Chairman Powell is not is a nice place. He cut rates NOT for the USA, but because the rest of the world is imploding and Europe shows no signs of reversing their policy. If Powell lowers the rates 50 or 100 bp, domestically people will be taking this as confirmation a recession is coming and the stock market will continue its decline.

Powell is in a no-win situation. This is the FIRST time in history the Fed cut rates at the top of a market and instigated a decline rather than cutting rates in response to a decline. This only proves the Fed’s actions are concerned NOT for the domestic economy, but primarily for Europe and Asia second.

This going to make for a HIGHLY unusual WEC this year. We are breaking historical ground. There no way for this to end but VERY badly. They do not want people to read this blog. They want to keep people accepting the government narrative.

 

ECB Will Lend to Banks Long-Term in Hopes They Will in Turn Lend Again


Come September, Draghi at the ECB will make loans to Eurozone banks on a long-term basis at rates less than the short-term lending window. The objective is to encourage banks to lend money to businesses. Nobody thinks about letting businesses bypass the banks mainly because the banks are in such a vulnerable state because Europe never took the toxic assets out of the banks as did the USA. To do that would have meant that some countries would have been bailed out more than others so they cut rates and hoped for the best which never happened.
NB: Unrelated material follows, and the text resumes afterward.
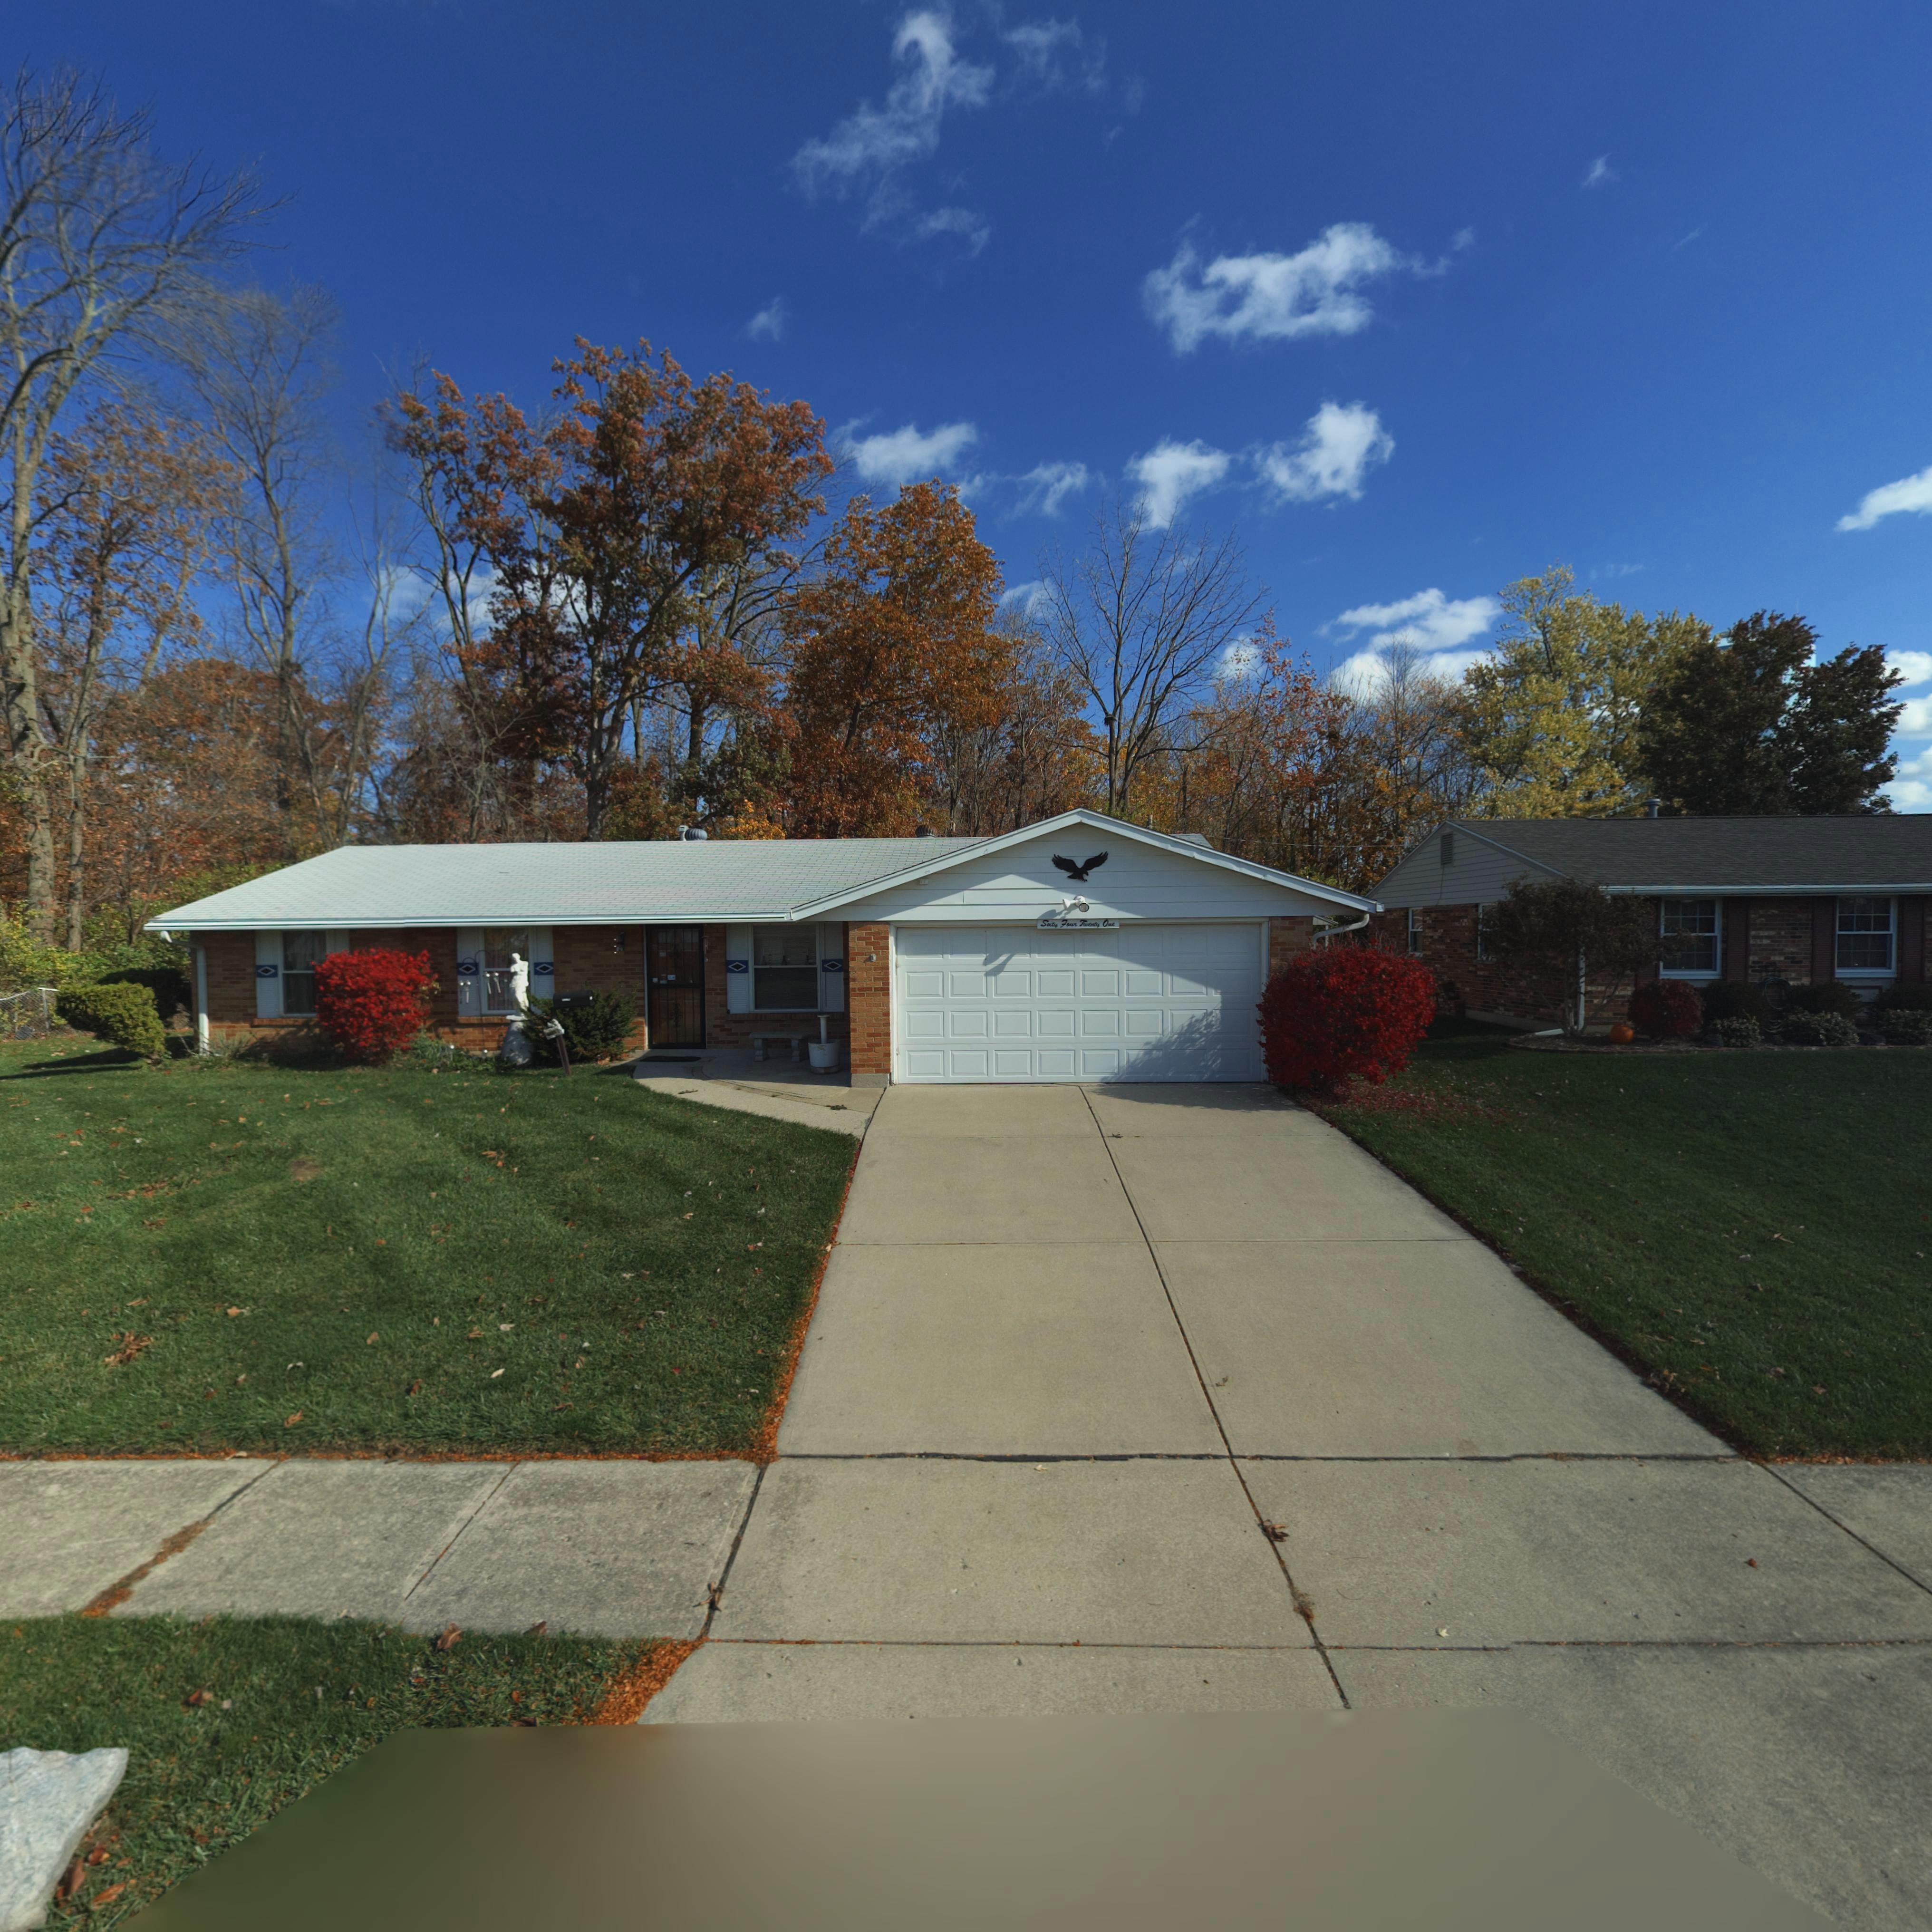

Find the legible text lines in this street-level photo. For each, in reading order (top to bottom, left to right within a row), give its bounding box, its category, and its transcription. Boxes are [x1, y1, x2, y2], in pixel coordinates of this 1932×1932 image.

[1039, 918, 1116, 928] StreetNumber: Sixty Four Twenty One
[546, 1029, 557, 1037] StreetNumber: 6421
The world economy is crashing BECAUSE of negative interest rates. These insane people have REFUSED to consider that this entire idea of lowering interest rates to stimulate the economy will NEVER work. You are wiping out pension funds and the elderly who are a vital part of the economic base. They keep using the same theories that are decades old and have ALWAYS failed each and every time.

Just look at the Great Depression. Lowering interest rates FAILED to reverse the decline. The market rallied when the rumors proved correct that Roosevelt would devalue the dollar creating currency inflation. Lowering interest rates has NEVER worked even once, yet they keep trying the same theory over and over again because they cannot think of anything else to try.